Only Fools and Horses – Big Brother

As is well known, Only Fools and Horses took a little time to establish itself as a comedy favourite.  Series one, originally broadcast in 1981, was politely received but it didn’t seem to spark a great deal of interest amongst either the critics or the audience.   This may have been something to do with the Minder effect (Del-Boy Trotter and Arthur Daley trod similar paths to begin with).

But revisiting the early episodes, it’s plain that right from the start all the pieces were in place.  Episode one, Big Brother (8th September 1981) is a good example of this.  As an establishing episode it’s not surprising that it concentrates on the three regulars – Del (David Jason), Rodney (Nicholas Lyndhurst) and Grandad (Lennard Pearce).  Joyce the Barmaid (Peta Barnard) gets a few reaction shots and we encounter Trigger (Roger Lloyd Pack) for the first time, but John Sullivan’s main intention here is to set up the relationship between Del and Rodney.

Familial discord has always been a fruitful source of sitcom material, possibly best exemplified by Steptoe and Son.  Is it fanciful to draw parallels between Big Brother and the original Steptoe pilot, The Offer?  Both see the youngest member of the family desperate to break free from their home environment (although neither are eventually able to do so).  The tone here is quite different though – Harold Steptoe is crushed by his failure to escape from his father’s clutches whilst Rodney and Del, for all their bickering, are happy to be reconciled at the end.

Younger brother Rodney has had a lifetime chafing about how he always gets the short end of the stick, but Del has an instant comeback.

Oh I embarrass you do I? You’ve got room to talk.
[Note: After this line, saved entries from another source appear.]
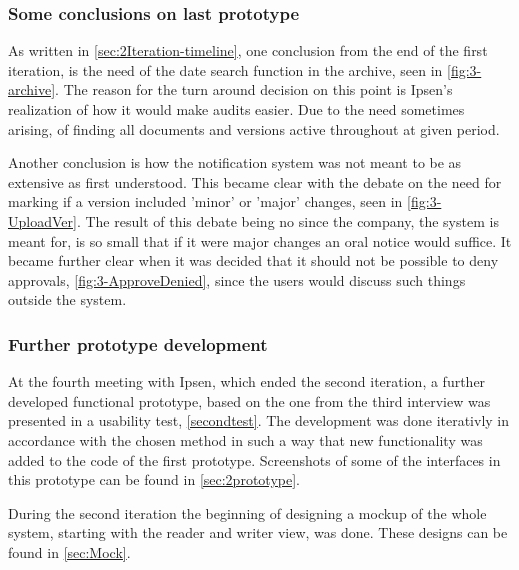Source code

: \subsubsection*{Some conclusions on last prototype}
As written in \cref{sec:2Iteration-timeline}, one conclusion from the end of the first iteration, is the need of the date search function in the archive, seen in \cref{fig:3-archive}.
The reason for the turn around decision on this point is Ipsen's realization of how it would make audits easier.
Due to the need sometimes arising, of finding all documents and versions active throughout at given period.

Another conclusion is how the notification system was not meant to be as extensive as first understood. 
This became clear with the debate on the need for marking if a version included 'minor' or 'major' changes, seen in \cref{fig:3-UploadVer}.
The result of this debate being no since the company, the system is meant for, is so small that if it were major changes an oral notice would suffice.
It became further clear when it was decided that it should not be possible to deny approvals, \cref{fig:3-ApproveDenied}, since the users would discuss such things outside the system.

\subsubsection*{Further prototype development}
At the fourth meeting with Ipsen, which ended the second iteration, a further developed functional prototype, based on the one from the third interview was presented in a usability test, \cref{secondtest}.
The development was done iterativly in accordance with the chosen method in such a way that new functionality was added to the code of the first prototype.
Screenshots of some of the interfaces in this prototype can be found in \cref{sec:2prototype}.

During the second iteration the beginning of designing a mockup of the whole system, starting with the reader and writer view, was done. 
These designs can be found in \cref{sec:Mock}.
You have been nothing but an embarrassment to me from the moment you was born. You couldn’t be like any other brother could you, eh, and come along a couple of years later after me. Oh no, not you, you had to wait 13 years. So while all the other Mods were having punch-ups down at Southend and going to the Who concerts, I was at home baby-sitting! I could never get your oystermilk stains out of me Ben Shermans – I used to find rusks in me Hush Puppies.

So Del, following the death of their mother and the disappearance of their father has been in loco parentis since Rodney was a young child. But now, at the age of twenty three, Rodney wants a better future than selling hankies from a suitcase in Oxford Street. Del can’t understand this – to him wheeling and dealing is his lifeblood. It’s a just a pity that he’s so bad at it. This is clear right from the start and it’s his inability to spot a dodgy deal (one-legged turkeys, attaché cases which don’t open) which make him just as a big a victim as his brother. But Del, with his lethal blend of pride and self-assurance, doesn’t realise this.

Tonally, it’s plain that this is very early days. Del is less than gallant when referring to Joycie whilst Trigger carries a faint air of menace. The reason for his nickname (it’s not that he carries a gun, it’s because he looks like a horse) has become a familiar archive clip, although since Del and Trigger have been friends since childhood, quite why Rodney had to ask this question is (in the Only Fools universe) a mystery.  In the real world it’s probable that Sullivan had yet to consider the likes of Trigger and Boycie as regular characters – so their backstories were something that could be sorted later.

Grandad is somewhat cast in the Albert Steptoe role. Fairly housebound and dependent on the others, he’s content to remain a passive observer. But whether it’s mulling over the qualities of Sidney Potter (an actor who always got the black roles), the inability of their computerised chess machine to play a good game of draughts or complaining that Rodney’s bought him a cheeseburger instead of an emperor burger, Lennard Pearce is nothing less than a delight.

Rodney’s plan to run away to Hong Kong doesn’t pan out (since he didn’t take his passport he wasn’t even able to leave the country). Del knew this, but allowed him to wax lyrical about the imagined foreign sights he’d experienced anyway. A little cruel? Not really and by the times the credits roll, the status quo has been restablished as the brothers are reconcilled.

That’s how sitcoms tend to operate, but Only Fools was different.  As the years wore on the characters would develop and grow (whereas most sitcom characters tend to exist in a form of stasis). Big Brother was therefore an important first building block as it gave both Del and Rodney clear backstories and a firm foundation to develop future stories.